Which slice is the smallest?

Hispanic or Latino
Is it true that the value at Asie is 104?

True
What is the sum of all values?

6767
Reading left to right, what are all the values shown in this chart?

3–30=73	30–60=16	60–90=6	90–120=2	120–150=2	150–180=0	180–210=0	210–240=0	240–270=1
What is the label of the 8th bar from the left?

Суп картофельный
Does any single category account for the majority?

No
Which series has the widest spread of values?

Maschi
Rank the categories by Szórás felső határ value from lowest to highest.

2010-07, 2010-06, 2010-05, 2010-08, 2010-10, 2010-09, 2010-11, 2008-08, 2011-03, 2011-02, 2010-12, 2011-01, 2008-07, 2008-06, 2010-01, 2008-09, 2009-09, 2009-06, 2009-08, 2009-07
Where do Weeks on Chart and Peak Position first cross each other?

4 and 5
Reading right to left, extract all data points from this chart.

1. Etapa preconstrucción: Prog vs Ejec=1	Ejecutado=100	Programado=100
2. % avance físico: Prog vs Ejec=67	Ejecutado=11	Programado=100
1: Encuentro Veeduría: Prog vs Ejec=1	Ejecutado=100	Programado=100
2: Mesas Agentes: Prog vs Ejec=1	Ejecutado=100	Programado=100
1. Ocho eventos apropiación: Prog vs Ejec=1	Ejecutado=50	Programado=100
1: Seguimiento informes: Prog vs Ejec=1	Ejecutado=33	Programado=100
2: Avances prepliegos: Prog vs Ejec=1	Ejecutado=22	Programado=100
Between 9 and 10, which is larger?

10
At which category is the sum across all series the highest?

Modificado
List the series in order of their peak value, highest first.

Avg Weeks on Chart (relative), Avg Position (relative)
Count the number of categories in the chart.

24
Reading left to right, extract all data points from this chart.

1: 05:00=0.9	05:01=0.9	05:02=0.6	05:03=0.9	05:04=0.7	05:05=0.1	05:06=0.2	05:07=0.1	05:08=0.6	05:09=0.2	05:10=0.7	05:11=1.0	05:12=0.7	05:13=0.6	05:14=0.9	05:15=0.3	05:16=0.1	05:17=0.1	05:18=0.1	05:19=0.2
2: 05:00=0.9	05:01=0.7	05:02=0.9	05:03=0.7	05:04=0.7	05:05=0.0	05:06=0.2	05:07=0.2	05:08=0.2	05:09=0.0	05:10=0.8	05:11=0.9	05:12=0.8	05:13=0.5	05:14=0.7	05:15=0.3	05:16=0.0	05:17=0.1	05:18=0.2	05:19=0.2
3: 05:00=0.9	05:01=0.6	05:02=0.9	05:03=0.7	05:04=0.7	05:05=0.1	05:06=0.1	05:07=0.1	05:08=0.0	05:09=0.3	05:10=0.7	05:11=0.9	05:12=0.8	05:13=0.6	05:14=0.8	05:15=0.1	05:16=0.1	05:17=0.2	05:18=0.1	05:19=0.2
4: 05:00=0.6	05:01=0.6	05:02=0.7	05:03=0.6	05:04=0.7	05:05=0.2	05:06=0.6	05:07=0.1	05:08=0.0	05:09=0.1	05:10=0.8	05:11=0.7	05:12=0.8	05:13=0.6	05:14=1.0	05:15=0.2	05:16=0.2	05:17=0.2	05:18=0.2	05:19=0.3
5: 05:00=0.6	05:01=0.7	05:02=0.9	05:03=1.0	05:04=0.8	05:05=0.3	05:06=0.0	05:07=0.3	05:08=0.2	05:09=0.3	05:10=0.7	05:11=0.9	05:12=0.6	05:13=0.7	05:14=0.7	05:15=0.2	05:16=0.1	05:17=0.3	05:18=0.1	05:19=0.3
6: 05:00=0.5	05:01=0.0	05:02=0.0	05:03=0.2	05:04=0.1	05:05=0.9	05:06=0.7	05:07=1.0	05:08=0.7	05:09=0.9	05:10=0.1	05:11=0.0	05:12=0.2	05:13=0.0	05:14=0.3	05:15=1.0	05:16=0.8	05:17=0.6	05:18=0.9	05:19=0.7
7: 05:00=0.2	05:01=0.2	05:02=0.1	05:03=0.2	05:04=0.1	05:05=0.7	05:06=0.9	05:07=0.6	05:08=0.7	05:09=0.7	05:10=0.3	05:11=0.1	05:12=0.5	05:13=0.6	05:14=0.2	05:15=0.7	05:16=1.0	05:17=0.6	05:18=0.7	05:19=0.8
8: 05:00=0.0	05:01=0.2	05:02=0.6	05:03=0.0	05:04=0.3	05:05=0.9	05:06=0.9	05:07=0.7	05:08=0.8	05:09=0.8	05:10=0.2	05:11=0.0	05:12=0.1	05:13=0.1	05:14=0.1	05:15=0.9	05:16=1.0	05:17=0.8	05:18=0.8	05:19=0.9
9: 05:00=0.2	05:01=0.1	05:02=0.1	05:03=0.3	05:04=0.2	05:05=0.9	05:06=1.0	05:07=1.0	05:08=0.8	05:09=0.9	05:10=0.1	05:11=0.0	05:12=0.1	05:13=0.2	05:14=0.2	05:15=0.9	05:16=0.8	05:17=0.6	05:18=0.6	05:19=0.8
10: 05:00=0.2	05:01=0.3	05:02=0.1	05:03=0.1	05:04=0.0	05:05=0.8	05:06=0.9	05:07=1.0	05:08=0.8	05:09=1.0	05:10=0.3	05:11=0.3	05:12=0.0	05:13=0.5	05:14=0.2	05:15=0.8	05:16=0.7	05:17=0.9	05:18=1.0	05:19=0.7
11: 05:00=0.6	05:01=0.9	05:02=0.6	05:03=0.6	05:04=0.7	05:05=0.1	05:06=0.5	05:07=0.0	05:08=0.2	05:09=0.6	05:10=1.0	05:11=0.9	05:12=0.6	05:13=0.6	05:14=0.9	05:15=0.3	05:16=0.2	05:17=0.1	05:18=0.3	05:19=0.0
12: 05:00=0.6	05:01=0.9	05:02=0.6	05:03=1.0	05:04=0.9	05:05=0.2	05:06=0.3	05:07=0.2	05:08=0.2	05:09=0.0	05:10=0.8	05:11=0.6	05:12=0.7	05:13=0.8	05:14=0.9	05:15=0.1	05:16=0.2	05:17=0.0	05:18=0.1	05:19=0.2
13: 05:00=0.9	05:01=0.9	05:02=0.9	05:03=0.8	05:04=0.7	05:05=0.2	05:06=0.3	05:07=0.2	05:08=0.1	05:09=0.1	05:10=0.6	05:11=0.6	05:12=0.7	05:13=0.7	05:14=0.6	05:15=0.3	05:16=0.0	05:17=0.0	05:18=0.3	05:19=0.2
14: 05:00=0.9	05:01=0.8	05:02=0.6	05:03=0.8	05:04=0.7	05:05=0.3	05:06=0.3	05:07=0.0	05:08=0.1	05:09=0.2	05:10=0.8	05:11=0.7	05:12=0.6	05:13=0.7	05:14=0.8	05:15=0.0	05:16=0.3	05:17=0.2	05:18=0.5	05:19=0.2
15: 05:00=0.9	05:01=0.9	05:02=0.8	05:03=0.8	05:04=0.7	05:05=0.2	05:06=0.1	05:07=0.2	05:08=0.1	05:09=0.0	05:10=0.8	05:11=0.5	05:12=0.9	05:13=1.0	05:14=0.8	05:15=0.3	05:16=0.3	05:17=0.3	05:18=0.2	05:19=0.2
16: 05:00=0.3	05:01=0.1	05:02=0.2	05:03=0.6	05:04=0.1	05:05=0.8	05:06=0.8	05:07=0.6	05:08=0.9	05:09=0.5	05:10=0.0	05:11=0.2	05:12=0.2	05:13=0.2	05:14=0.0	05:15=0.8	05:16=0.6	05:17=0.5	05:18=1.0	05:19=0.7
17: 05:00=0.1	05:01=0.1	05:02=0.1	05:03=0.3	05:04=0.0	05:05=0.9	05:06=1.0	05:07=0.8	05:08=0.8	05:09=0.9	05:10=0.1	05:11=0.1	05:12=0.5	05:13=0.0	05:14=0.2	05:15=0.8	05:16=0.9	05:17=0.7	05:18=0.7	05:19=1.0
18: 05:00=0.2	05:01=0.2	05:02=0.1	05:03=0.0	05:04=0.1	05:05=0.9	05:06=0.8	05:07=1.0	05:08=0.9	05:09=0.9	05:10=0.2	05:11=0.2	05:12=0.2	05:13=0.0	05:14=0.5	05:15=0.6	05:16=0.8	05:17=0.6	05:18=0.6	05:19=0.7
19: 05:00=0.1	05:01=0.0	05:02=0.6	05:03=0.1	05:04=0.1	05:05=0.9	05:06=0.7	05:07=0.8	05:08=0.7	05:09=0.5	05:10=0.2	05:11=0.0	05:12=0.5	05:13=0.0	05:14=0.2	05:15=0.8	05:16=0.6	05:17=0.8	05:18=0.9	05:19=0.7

★ ★ ★ ★ ★

• Aim of the exercise:
Show each line of the listing above that contains the string "values".

• Response box:
What is the sum of all values?
Reading left to right, what are all the values shown in this chart?
Which series has the widest spread of values?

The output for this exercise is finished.